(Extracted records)
-- -- --
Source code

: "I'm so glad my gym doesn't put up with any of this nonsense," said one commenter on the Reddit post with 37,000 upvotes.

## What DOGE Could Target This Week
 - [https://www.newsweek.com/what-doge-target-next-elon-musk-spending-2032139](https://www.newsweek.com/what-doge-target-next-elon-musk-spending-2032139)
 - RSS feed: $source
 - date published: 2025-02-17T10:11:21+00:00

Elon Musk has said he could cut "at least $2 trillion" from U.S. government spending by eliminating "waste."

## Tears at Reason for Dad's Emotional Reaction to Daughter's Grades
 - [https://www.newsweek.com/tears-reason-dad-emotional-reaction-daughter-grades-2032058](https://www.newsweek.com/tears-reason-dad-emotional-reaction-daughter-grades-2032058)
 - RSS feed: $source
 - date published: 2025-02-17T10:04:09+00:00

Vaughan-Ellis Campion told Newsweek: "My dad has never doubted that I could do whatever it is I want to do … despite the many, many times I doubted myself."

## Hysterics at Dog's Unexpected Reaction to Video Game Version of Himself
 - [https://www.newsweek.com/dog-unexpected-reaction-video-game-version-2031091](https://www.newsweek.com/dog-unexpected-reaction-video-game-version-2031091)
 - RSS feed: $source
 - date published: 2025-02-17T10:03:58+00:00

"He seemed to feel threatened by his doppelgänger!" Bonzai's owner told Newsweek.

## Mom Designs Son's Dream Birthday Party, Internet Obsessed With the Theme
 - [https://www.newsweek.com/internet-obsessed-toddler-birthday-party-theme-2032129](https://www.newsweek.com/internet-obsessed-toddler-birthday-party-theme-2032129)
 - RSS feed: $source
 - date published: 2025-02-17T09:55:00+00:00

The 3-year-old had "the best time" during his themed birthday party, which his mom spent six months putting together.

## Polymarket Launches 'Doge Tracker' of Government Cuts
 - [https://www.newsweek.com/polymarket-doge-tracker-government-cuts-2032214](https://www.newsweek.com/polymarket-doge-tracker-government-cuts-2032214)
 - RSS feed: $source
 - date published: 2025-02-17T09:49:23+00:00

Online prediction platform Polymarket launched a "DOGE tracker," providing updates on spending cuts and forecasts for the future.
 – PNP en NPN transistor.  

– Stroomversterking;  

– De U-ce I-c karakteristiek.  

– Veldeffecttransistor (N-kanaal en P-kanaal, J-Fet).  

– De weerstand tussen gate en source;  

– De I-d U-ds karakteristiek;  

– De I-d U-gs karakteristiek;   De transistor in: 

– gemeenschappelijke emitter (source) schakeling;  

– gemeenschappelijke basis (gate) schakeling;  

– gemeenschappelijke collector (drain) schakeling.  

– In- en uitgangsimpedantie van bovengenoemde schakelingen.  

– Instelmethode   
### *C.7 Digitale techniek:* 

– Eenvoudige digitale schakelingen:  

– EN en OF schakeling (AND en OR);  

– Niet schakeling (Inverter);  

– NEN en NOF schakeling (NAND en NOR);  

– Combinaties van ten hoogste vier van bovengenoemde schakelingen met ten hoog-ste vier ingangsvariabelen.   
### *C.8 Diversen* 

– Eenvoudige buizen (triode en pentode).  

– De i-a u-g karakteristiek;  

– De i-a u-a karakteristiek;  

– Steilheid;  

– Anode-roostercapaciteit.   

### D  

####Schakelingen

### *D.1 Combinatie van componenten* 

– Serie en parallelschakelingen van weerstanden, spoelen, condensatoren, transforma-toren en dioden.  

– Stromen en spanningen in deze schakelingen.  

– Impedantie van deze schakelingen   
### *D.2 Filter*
-- -- --
Work instructions
Retype each record exactly, leaving nothing out.

Reply
Source code

: "I'm so glad my gym doesn't put up with any of this nonsense," said one commenter on the Reddit post with 37,000 upvotes.

## What DOGE Could Target This Week
 - [https://www.newsweek.com/what-doge-target-next-elon-musk-spending-2032139](https://www.newsweek.com/what-doge-target-next-elon-musk-spending-2032139)
 - RSS feed: $source
 - date published: 2025-02-17T10:11:21+00:00

Elon Musk has said he could cut "at least $2 trillion" from U.S. government spending by eliminating "waste."

## Tears at Reason for Dad's Emotional Reaction to Daughter's Grades
 - [https://www.newsweek.com/tears-reason-dad-emotional-reaction-daughter-grades-2032058](https://www.newsweek.com/tears-reason-dad-emotional-reaction-daughter-grades-2032058)
 - RSS feed: $source
 - date published: 2025-02-17T10:04:09+00:00

Vaughan-Ellis Campion told Newsweek: "My dad has never doubted that I could do whatever it is I want to do … despite the many, many times I doubted myself."

## Hysterics at Dog's Unexpected Reaction to Video Game Version of Himself
 - [https://www.newsweek.com/dog-unexpected-reaction-video-game-version-2031091](https://www.newsweek.com/dog-unexpected-reaction-video-game-version-2031091)
 - RSS feed: $source
 - date published: 2025-02-17T10:03:58+00:00

"He seemed to feel threatened by his doppelgänger!" Bonzai's owner told Newsweek.

## Mom Designs Son's Dream Birthday Party, Internet Obsessed With the Theme
 - [https://www.newsweek.com/internet-obsessed-toddler-birthday-party-theme-2032129](https://www.newsweek.com/internet-obsessed-toddler-birthday-party-theme-2032129)
 - RSS feed: $source
 - date published: 2025-02-17T09:55:00+00:00

The 3-year-old had "the best time" during his themed birthday party, which his mom spent six months putting together.

## Polymarket Launches 'Doge Tracker' of Government Cuts
 - [https://www.newsweek.com/polymarket-doge-tracker-government-cuts-2032214](https://www.newsweek.com/polymarket-doge-tracker-government-cuts-2032214)
 - RSS feed: $source
 - date published: 2025-02-17T09:49:23+00:00

Online prediction platform Polymarket launched a "DOGE tracker," providing updates on spending cuts and forecasts for the future.
 – PNP en NPN transistor.  

– Stroomversterking;  

– De U-ce I-c karakteristiek.  

– Veldeffecttransistor (N-kanaal en P-kanaal, J-Fet).  

– De weerstand tussen gate en source;  

– De I-d U-ds karakteristiek;  

– De I-d U-gs karakteristiek;   De transistor in: 

– gemeenschappelijke emitter (source) schakeling;  

– gemeenschappelijke basis (gate) schakeling;  

– gemeenschappelijke collector (drain) schakeling.  

– In- en uitgangsimpedantie van bovengenoemde schakelingen.  

– Instelmethode   
### *C.7 Digitale techniek:* 

– Eenvoudige digitale schakelingen:  

– EN en OF schakeling (AND en OR);  

– Niet schakeling (Inverter);  

– NEN en NOF schakeling (NAND en NOR);  

– Combinaties van ten hoogste vier van bovengenoemde schakelingen met ten hoog-ste vier ingangsvariabelen.   
### *C.8 Diversen* 

– Eenvoudige buizen (triode en pentode).  

– De i-a u-g karakteristiek;  

– De i-a u-a karakteristiek;  

– Steilheid;  

– Anode-roostercapaciteit.   

### D  

####Schakelingen

### *D.1 Combinatie van componenten* 

– Serie en parallelschakelingen van weerstanden, spoelen, condensatoren, transforma-toren en dioden.  

– Stromen en spanningen in deze schakelingen.  

– Impedantie van deze schakelingen   
### *D.2 Filter*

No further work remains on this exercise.